Dáil and Seanad at odds over Eighth Amendment committee

Upper House seeking to raise its number of representatives on panel from four to seven

The Seanad is refusing to back down in a row with the Dáil over membership of the new cross-party committee on abortion.

The Upper House wants to boost its numbers on the committee on the Eighth Amendment of the Constitution, which will be tasked with considering the recommendations of the Citizen’s Assembly, from four to seven.

The assembly recommended that abortion should be permitted in the State in a wide range of circumstances, which would require a significant liberalisation of the current regime in the State.

The chairman of the Dáil Committee on Procedure, Ceann Comhairle Seán Ó Fearghaíl, met his Seanad counterpart Denis O’Donovan for 15 minutes on Tuesday night in an attempt to resolve the issue.

“We’re holding firm. We’re sticking to our guns on the seven,” Mr O’Donovan said afterwards.

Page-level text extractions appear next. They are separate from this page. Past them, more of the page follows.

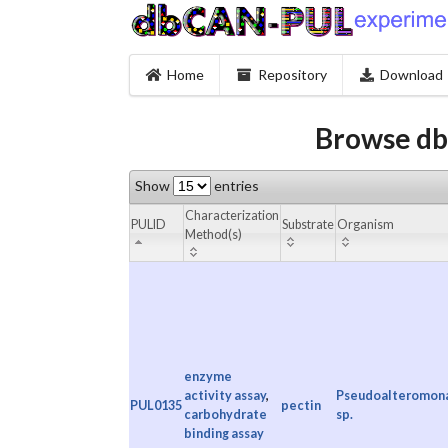
Home
Repository
Download
Browse db
Show
entries
Characterization
PULID
Substrate
Organism
Method(s)
enzyme
activity assay
,
Pseudoalteromon
PUL0135
pectin
carbohydrate
sp.
binding assay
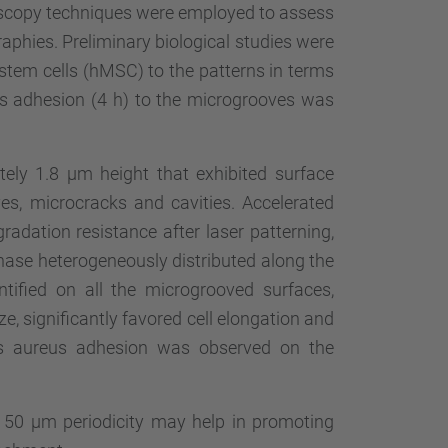
scopy techniques were employed to assess
aphies. Preliminary biological studies were
tem cells (hMSC) to the patterns in terms
us adhesion (4 h) to the microgrooves was
ely 1.8 µm height that exhibited surface
es, microcracks and cavities. Accelerated
radation resistance after laser patterning,
se heterogeneously distributed along the
ified on all the microgrooved surfaces,
ize, significantly favored cell elongation and
us aureus adhesion was observed on the
f 50 µm periodicity may help in promoting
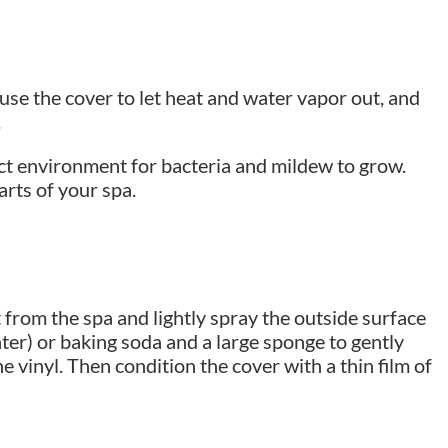
se the cover to let heat and water vapor out, and
.
ect environment for bacteria and mildew to grow.
arts of your spa.
t from the spa and lightly spray the outside surface
ater) or baking soda and a large sponge to gently
e vinyl. Then condition the cover with a thin film of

The original plan, formulated by the Dáil’s Business Committee, was for the abortion committee to have a total of 20 Oireachtas members: 16 TDs and four Senators.

Greater representation

But the Seanad has pushed for the total number to be increased to 23 to allow for greater representation from various groups in the Upper House.

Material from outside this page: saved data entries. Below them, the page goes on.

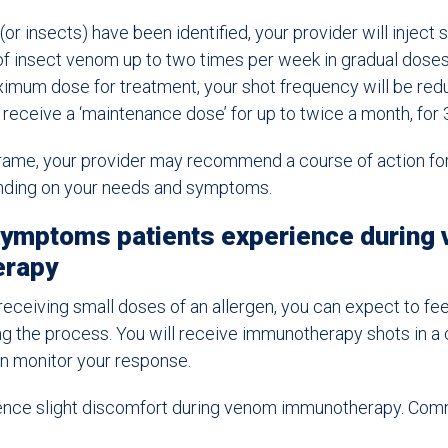
(or insects) have been identified, your provider will inject 
of insect venom up to two times per week in gradual dose
imum dose for treatment, your shot frequency will be redu
 receive a ‘maintenance dose’ for up to twice a month, for 
 frame, your provider may recommend a course of action fo
nding on your needs and symptoms.
mptoms patients experience during
erapy
eceiving small doses of an allergen, you can expect to feel
g the process. You will receive immunotherapy shots in a c
an monitor your response.
ence slight discomfort during venom immunotherapy. C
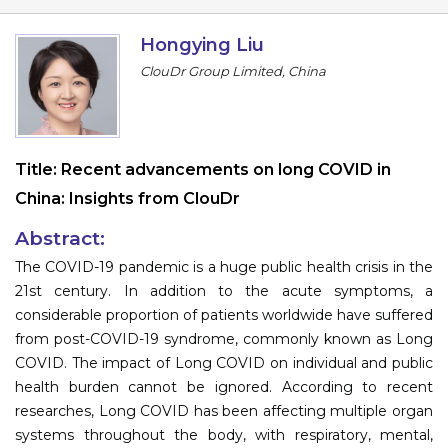
Program
Hongying Liu
Information
ClouDr Group Limited, China
About
Contact
Title:
Recent advancements on long COVID in
Submit Abstract
China: Insights from ClouDr
Register
Abstract:
The COVID-19 pandemic is a huge public health crisis in the
21st century. In addition to the acute symptoms, a
considerable proportion of patients worldwide have suffered
from post-COVID-19 syndrome, commonly known as Long
COVID. The impact of Long COVID on individual and public
health burden cannot be ignored. According to recent
researches, Long COVID has been affecting multiple organ
systems throughout the body, with respiratory, mental,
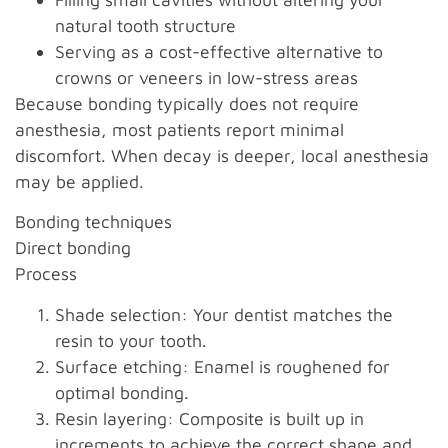
natural tooth structure
Serving as a cost-effective alternative to
crowns or veneers in low-stress areas
Because bonding typically does not require
anesthesia, most patients report minimal
discomfort. When decay is deeper, local anesthesia
may be applied.
Bonding techniques
Direct bonding
Process
Shade selection: Your dentist matches the
resin to your tooth.
Surface etching: Enamel is roughened for
optimal bonding.
Resin layering: Composite is built up in
increments to achieve the correct shape and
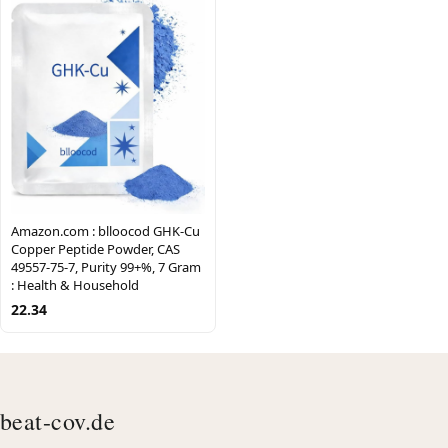
Amazon.com : blloocod GHK-Cu
Copper Peptide Powder, CAS
49557-75-7, Purity 99+%, 7 Gram
: Health & Household
22.34
beat-cov.de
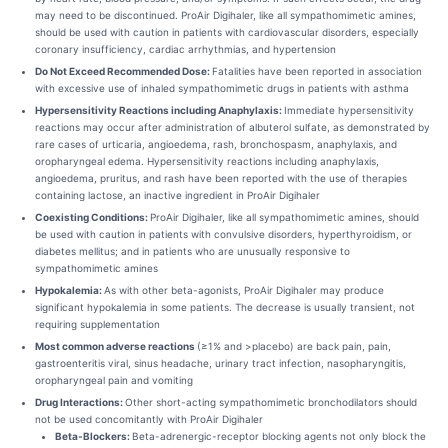
may need to be discontinued. ProAir Digihaler, like all sympathomimetic amines,
should be used with caution in patients with cardiovascular disorders, especially
coronary insufficiency, cardiac arrhythmias, and hypertension
Do Not Exceed Recommended Dose:
Fatalities have been reported in association
with excessive use of inhaled sympathomimetic drugs in patients with asthma
Hypersensitivity Reactions including Anaphylaxis:
Immediate hypersensitivity
reactions may occur after administration of albuterol sulfate, as demonstrated by
rare cases of urticaria, angioedema, rash, bronchospasm, anaphylaxis, and
oropharyngeal edema. Hypersensitivity reactions including anaphylaxis,
angioedema, pruritus, and rash have been reported with the use of therapies
containing lactose, an inactive ingredient in ProAir Digihaler
Coexisting Conditions:
ProAir Digihaler, like all sympathomimetic amines, should
be used with caution in patients with convulsive disorders, hyperthyroidism, or
diabetes mellitus; and in patients who are unusually responsive to
sympathomimetic amines
Hypokalemia:
As with other beta-agonists, ProAir Digihaler may produce
significant hypokalemia in some patients. The decrease is usually transient, not
requiring supplementation
Most common adverse reactions
(≥1% and >placebo) are back pain, pain,
gastroenteritis viral, sinus headache, urinary tract infection, nasopharyngitis,
oropharyngeal pain and vomiting
Drug Interactions:
Other short-acting sympathomimetic bronchodilators should
not be used concomitantly with ProAir Digihaler
Beta-Blockers:
Beta-adrenergic-receptor blocking agents not only block the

Mr O’Donovan said he told Mr Ó Fearghaíl “the ratios were out of kilter” when it came to the numbers from both Houses and he was not sure whether a compromise could be reached.

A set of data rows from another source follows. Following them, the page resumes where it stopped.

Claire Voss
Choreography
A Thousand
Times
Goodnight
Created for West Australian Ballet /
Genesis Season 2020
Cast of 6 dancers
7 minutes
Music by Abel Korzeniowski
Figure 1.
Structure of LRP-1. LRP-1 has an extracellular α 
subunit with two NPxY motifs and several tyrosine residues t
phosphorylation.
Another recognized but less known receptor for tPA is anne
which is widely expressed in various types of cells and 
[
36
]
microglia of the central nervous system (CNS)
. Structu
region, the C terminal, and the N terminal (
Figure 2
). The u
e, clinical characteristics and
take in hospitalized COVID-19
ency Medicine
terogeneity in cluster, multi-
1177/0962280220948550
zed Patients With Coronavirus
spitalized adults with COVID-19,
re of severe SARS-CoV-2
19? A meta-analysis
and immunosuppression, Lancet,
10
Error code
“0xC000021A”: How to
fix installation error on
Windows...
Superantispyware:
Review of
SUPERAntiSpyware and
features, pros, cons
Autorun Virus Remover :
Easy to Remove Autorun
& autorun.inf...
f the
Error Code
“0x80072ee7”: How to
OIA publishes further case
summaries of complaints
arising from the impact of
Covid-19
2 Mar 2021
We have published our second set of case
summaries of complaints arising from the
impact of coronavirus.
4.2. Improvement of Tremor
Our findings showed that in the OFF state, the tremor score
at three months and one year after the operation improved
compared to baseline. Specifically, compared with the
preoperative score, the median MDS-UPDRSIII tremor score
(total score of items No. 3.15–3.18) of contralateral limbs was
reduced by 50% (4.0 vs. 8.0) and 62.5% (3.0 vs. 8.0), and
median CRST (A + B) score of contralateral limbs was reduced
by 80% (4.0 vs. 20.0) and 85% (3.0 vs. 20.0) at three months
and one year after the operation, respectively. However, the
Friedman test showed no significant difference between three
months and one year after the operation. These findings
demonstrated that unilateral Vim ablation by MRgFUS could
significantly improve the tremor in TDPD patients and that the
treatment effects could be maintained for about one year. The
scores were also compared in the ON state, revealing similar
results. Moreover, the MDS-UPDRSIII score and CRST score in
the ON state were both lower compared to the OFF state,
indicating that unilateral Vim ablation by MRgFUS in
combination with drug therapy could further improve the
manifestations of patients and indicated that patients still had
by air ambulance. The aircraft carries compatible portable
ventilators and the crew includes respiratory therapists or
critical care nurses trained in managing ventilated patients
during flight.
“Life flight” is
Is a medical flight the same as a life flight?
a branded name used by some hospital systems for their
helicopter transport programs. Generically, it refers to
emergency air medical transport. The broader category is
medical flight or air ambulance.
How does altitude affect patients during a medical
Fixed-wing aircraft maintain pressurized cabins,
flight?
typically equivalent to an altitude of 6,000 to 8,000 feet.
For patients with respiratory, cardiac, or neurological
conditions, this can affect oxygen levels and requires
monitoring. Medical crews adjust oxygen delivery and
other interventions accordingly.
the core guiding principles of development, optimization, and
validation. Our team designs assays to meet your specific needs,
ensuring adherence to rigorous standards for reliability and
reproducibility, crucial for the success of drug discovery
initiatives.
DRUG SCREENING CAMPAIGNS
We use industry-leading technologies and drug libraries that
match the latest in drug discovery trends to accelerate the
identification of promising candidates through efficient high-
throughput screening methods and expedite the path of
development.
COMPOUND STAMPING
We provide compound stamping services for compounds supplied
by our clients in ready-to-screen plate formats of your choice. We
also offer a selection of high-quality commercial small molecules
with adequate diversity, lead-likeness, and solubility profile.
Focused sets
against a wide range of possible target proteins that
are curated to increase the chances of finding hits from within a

Meanwhile, Fine Gael has yet to finalise which of its TDs will sit on the committee in the face of resistance from deputies to taking places.

Under the original plan, Fine Gael was due to be represented by five TDs and one Senator.

Confirmed to take places are Senator Catherine Noone and TDs Kate O’Connell and Bernard Durkan.

Senator Jerry Buttimer has said he would be willing to serve if the committee’s membership was extended.